Le sociologue Cyril Nazareth a sillonné les terrains de Seine-Saint-Denis pendant quatre ans pour des travaux consacrés à la socialisation des jeunes via le football. Les références au rap étaient régulières chez les joueurs de 13 à 19 ans qu'il interrogeait: "Ce sont des valeurs de réussite auxquelles ils s'identifiaient, sachant que dans leurs quartiers, il y a souvent des petits producteurs de son, des studios qui sont accessibles."
Sponsors et intérêts "gagnant-gagnant"
La culture du duel, "de la virilité" de l'opposition entre deux styles de joueurs ou de rappeurs, fait partie intégrante des deux disciplines. "Les clashes, les battles, les punchlines, c'est le parallèle symbolique qu'on peut faire", analyse-t-il. Les proximités entre rap et foot suscitent d'ailleurs bien souvent des critiques, du cliché sur la culture "racaille" ou "bling-bling" aux reproches sur l'individualisme à tout crin, symbolisé par le fameux casque porté sur les oreilles avant d'entrer sur la pelouse.Mais Cyril Nazareth se souvient que les "figures d'ascension sociale les plus valorisées" sont des joueurs comme "N'Golo Kanté et Riyad Mahrez, parce qu'ils partaient de très bas et ont réussi à la sueur de leurs fronts". Pour les rappeurs et les footballeurs professionnels, la mise en scène de leurs amitiés est aussi une affaire d'intérêts bien compris, d'un calcul "gagnant-gagnant" à l'heure des réseaux sociaux.
"Le sportif, il va dire je porte les marques de mecs de rue et le rappeur va dire, regardez les footeux, ils portent mes sapes...", atteste Jesse Adang. De Benzema aux joueurs du PSG, plusieurs stars du foot se montrent en Unkut, la marque de vêtements lancée par Booba. Et en L1, Montpellier a même un temps été sponsorisé par Wati B... un label de rap !
La rivalité PSG-OM se joue aussi sur le terrain du rap
Si Manchester est assurément la ville du rock anglais, Paris et Marseille se disputent l'hégémonie du rap français, comme un écho à la rivalité PSG-OM. Une lutte moins fiévreuse que sur les terrains de foot, à base de "punchlines" et "chambrages" derrière les micros. "Paname, c'est la Champions League" chante MHD. Vrai aussi dans le hip-hop ?
De NTM à Booba, en passant donc par la nouvelle vague MHD, Niska ou Sofiane, la région parisienne est bien représentée dans le paysage du rap hexagonal. Mais si l'on se réfère aux chiffres de ventes d'albums ou d'écoutes sur les plateformes de streaming, ce sont bien les Marseillais Soprano et Jul qui dominent largement.

==============================

*Énoncé du problème*: Rédigez la suite du texte sur les liens entre rap et football, en partant de sa dernière phrase. La liste qui suit n'est pas utile ici.

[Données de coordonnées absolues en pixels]
==============================

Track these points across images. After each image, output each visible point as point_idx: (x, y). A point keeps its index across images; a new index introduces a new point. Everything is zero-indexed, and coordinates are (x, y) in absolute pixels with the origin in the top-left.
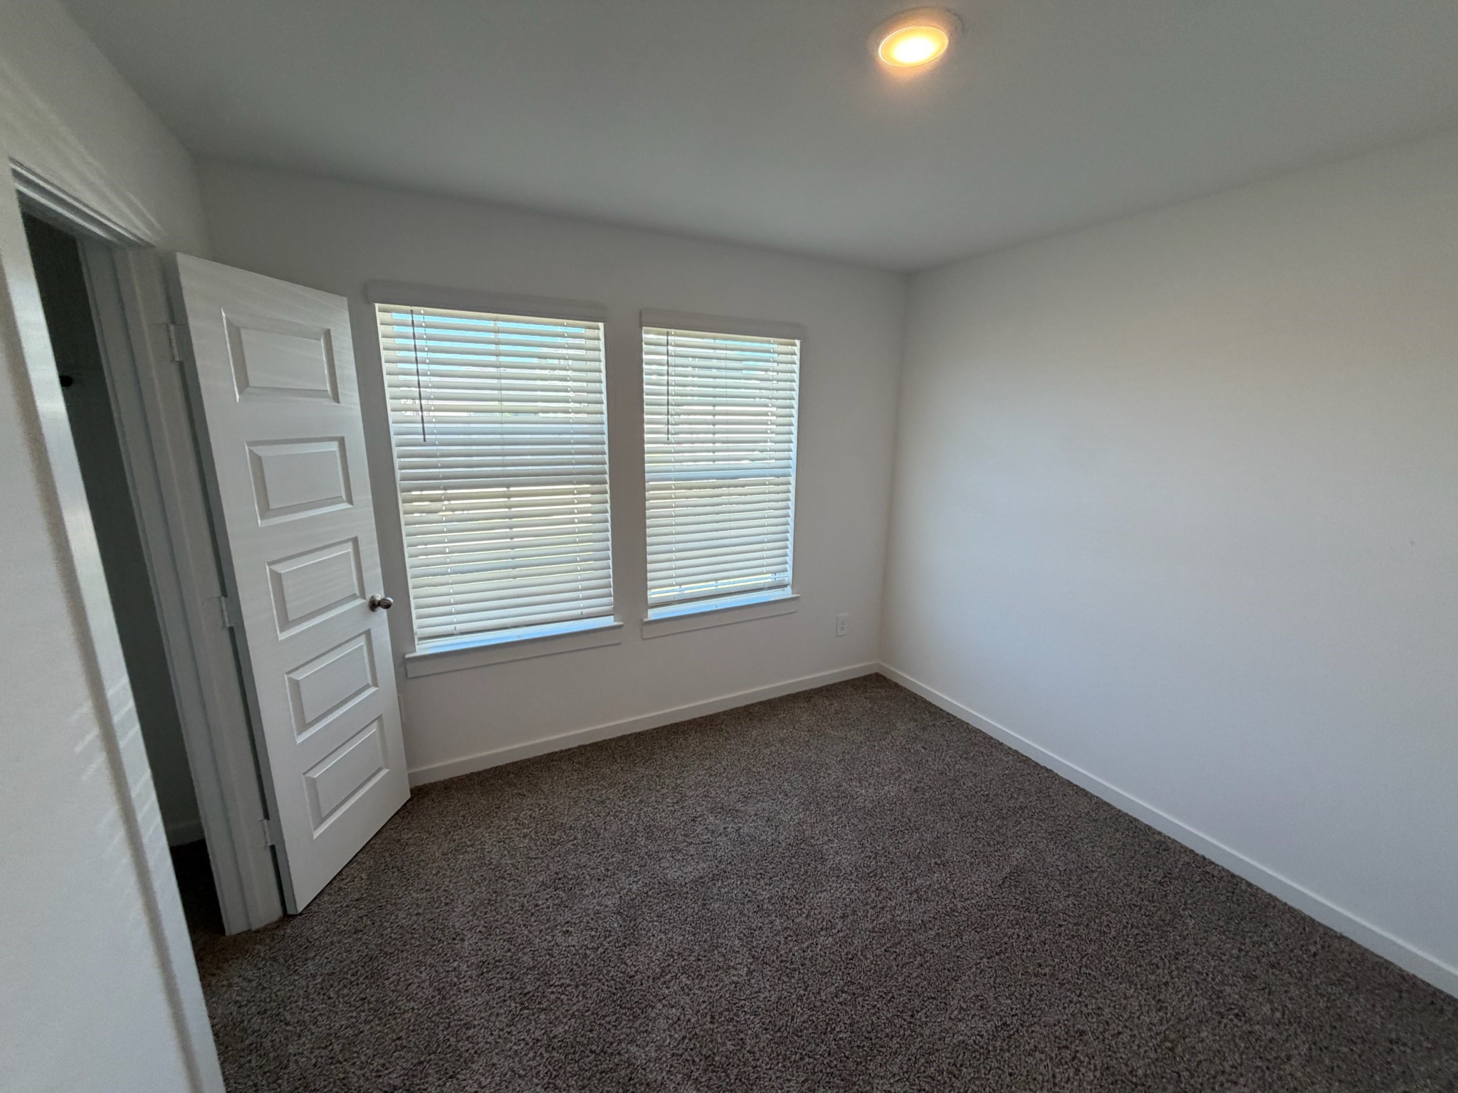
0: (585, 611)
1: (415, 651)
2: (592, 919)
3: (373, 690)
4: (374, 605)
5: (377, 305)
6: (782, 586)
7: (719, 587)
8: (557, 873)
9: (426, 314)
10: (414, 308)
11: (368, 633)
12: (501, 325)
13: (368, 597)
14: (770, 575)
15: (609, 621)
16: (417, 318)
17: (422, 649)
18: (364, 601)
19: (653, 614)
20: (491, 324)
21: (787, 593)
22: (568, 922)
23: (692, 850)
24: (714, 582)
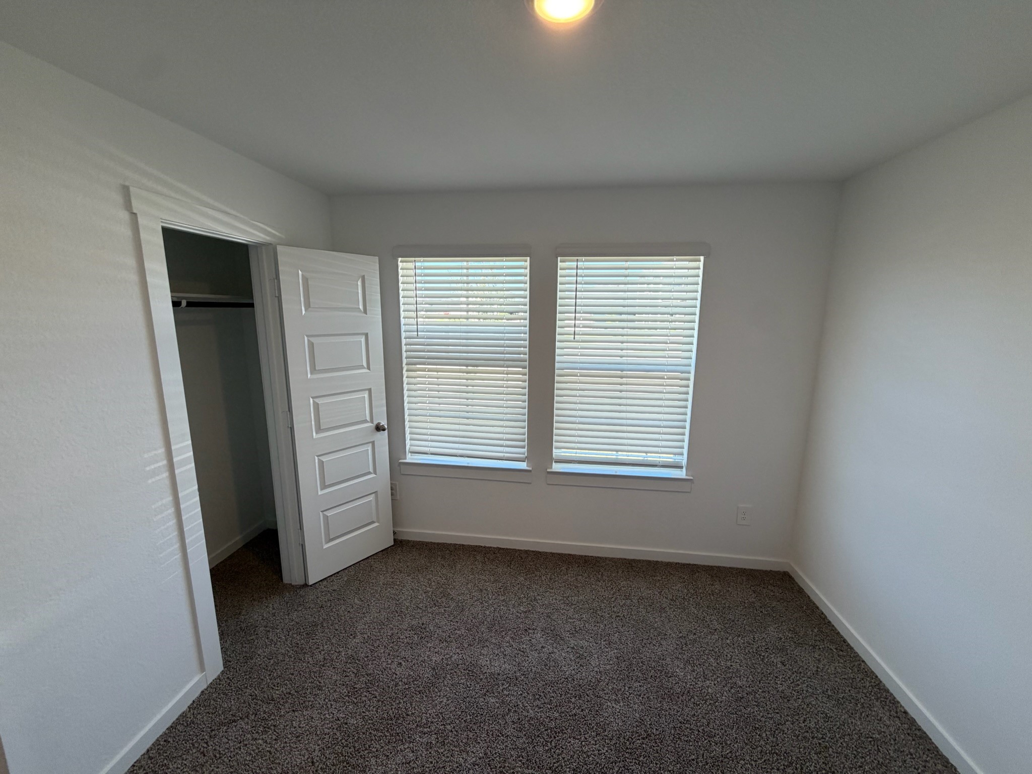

==============================

*Résultat attendu*:
Comme un miroir inversé de la domination sportive du PSG dans les "clasico" contre l'OM depuis 2011 et l'arrivée des richissimes propriétaires qataris? Le dernier volet de la saga n'a pas échappé à la règle, avec un 3-0 infligé par les Parisiens avant un match-revanche programmé mercredi en Coupe de France.
Comme pour le foot, la rivalité entre les deux scènes hip-hop, les plus prolifiques de France, reste d'actualité. Le rappeur Vald, originaire de la banlieue parisienne, a ainsi rallumé les braises en profitant de sa présence dans un festival organisé dans la cité phocéenne pour poser avec le maillot du PSG dans le stade Vélodrome. Sacrilège absolu dénoncé même par Arema, le gestionnaire du stade ! Mais là aussi, comme dans le foot, on est loin aujourd'hui des ambiances incendiaires des années 1990.
"Aujourd'hui tout le monde est pratiquement pote avec tout le monde"
"C'est fini tout ça. C'était peut-être vrai à l'époque mais depuis que je suis arrivé dans la musique, je n'ai pas vraiment vu ça. On a su ramener un état d'esprit de partage, qui fait qu'aujourd'hui tout le monde est pratiquement pote avec tout le monde, il y a plus de connexion facile!", a expliqué à l'AFP le rappeur parisien Gradur samedi, en marge du tournoi de foot urbain Tango League.
Tous les artistes interrogés l'assurent, c'est davantage le chambrage qui prime entre eux que la rivalité sur le terrain jadis, "montée avec Canal +", le diffuseur historique du championnat de France et ancien propriétaire du PSG. "Pour nous cette rivalité n'a jamais dépassé le cadre de la rigolade", confirme à l'AFP Akhenaton, l'un des membres du mythique groupe marseillais IAM. On a de bons amis qui sont fans du PSG. On a créé un groupe sur les réseaux sociaux, et avec eux c'est la +battle+. Même avec leur équipe de monstres, en +battle+ on arrive à leur mettre la misère. On a regardé la +débranlada+ la saison passée (6-1 à Barcelone, ndlr), on a vu des morts-vivants, après (rires)".
"Sur Snapchat, on va s'appeler, on s'envoyer des messages par exemple avec Alonzo (rappeur marseillais, ndlr). On va se dire +Si l'OM gagne, ceci, cela...+", se marre encore Gradur, qui avait assisté à la terrible "remontada" barcelonaise dans les tribunes du Camp Nou en compagnie du parisien MHD.
Dédicaces et 'featuring' Reste que les rappeurs, forts d'une relation presque aussi privilégiée que les joueurs avec les fans du PSG et de l'OM sur les réseaux sociaux, jouent à fond le rôle d'ambassadeur de leur ville en portant souvent la tunique de leur équipe en concert ou dans leurs clips. Sans parler des dédicaces réciproques.
Pour célébrer l'arrivée de la superstar brésilienne Neymar au PSG, le rappeur Niska n'a pas hésité à "remixer" son célèbre "Matuidi Charo" en "Neymar Charo", tandis que le milieu Rémy Cabella avait célébré un but avec l'OM en mimant le signe des doigts dessinant les trois lettres de Jul, le rappeur phocéen.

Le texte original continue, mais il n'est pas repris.